Copy the boat motor forum thread word for word, starting at "## bigwave (Apr" and continuing up to and including "the first pull.".

*** DOCUMENT TEXT ***

Your boat looks bigger than my 14 ft and mine is rated up to 28, but mine is a very very well build 14 ft, just smaller. Some 14s are rated lower. I would say you are good to go, get it!!! Here is a picture of mine


----------



## Johny25 (Apr 12, 2012)

Yes it will be worth it! That Merc is pre 85' so it is probably only pushing 22-23 HP at the prop anyway. You will not regret it IMO.

I have an 88' 30hp Johnson on my 14' Lowe that is rated for a 25hp. It is fast and fun! At first I was a little nervous jumping from a 15 to a 30hp but now I am trying to get my boat to hit 32-34mph which is screaming in a 14ft tin :mrgreen: 

I would love to see the look on your face the first time you crank that throttle if you get it........


----------



## moloch16 (Apr 12, 2012)

1munford said:


> just because you have the power doesn't mean you always have to use it, I've got a 300hp truck that I drive like a grandma! but if you need or want to use it its there. you could let the money decide too, go there with 600 cash if he takes it great if not O'well you weren't sure you wanted it anyway!


Exactly! I have a 25hp on my jon and usually half throttle is plenty. The extra power is great when you get an extra person or two in your boat, or just want to see what she can do on some smooth water


----------



## bigwave (Apr 12, 2012)

I have a 25 Johnny on mine,my boat is rated for up to a 40hp. The 25 pushes her along nicely and if I need to run in fast I can. I would not be too worried about that motor on your boat.....but I would still try to find out the hp rating on your hull first.


----------



## earl60446 (Apr 12, 2012)

My 1977 14ft lund was rated for 20hp, just for your info. I do not doubt a 25hp would have been ok on it.

Although if I had a 25hp motor, I would want it to be elec start, I got tired of pulling the 15hp outboard on my lund. I guess the new engines pull over easier but that old mariner did not always start on the first pull.

Tim


----------



## Mojo^ (Apr 12, 2012)

From the pic you posted, I'd say a 25hp was too big and wouldn't go any higher than a 10 or 15 max. It does not appear that you have sufficient bracing on the transom. Not to support the motor, but to absorb and distribute the stress from the motor pushing the boat too hard. I've actually seen Jon's that were overpowered and had the gunwale buckle as a result. If the motor runs good, I'd still buy it as an investment. You could turn-around and double your money on that one.


----------



## Ictalurus (Apr 12, 2012)

Mojo^ said:


> From the pic you posted, I'd say a 25hp was too big and wouldn't go any higher than a 10 or 15 max. It does not appear that you have sufficient bracing on the transom. Not to support the motor, but to absorb and distribute the stress from the motor pushing the boat too hard. I've actually seen Jon's that were overpowered and had the gunwale buckle as a result. If the motor runs good, I'd still buy it as an investment. You could turn-around and double your money on that one.

*** End of DOCUMENT TEXT ***
*** EXERCISE DATA ***

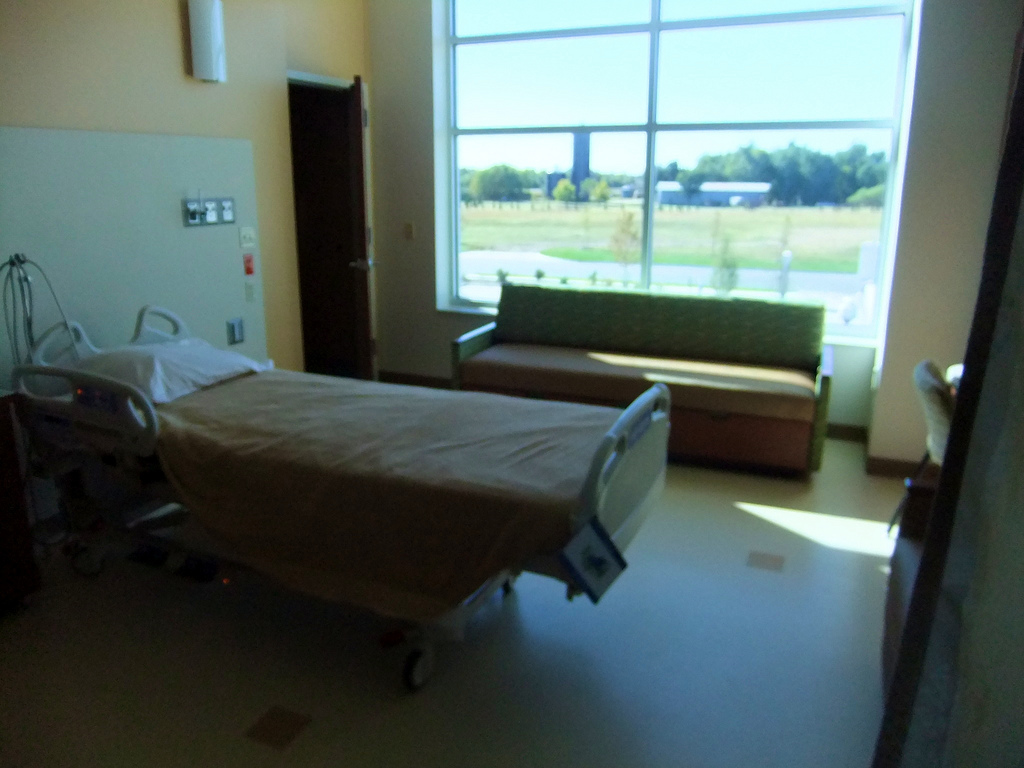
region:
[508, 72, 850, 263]
See through glass window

*** End of EXERCISE DATA ***

## RESULT FOR THIS TASK
## bigwave (Apr 12, 2012)

I have a 25 Johnny on mine,my boat is rated for up to a 40hp. The 25 pushes her along nicely and if I need to run in fast I can. I would not be too worried about that motor on your boat.....but I would still try to find out the hp rating on your hull first.


----------



## earl60446 (Apr 12, 2012)

My 1977 14ft lund was rated for 20hp, just for your info. I do not doubt a 25hp would have been ok on it.

Although if I had a 25hp motor, I would want it to be elec start, I got tired of pulling the 15hp outboard on my lund. I guess the new engines pull over easier but that old mariner did not always start on the first pull.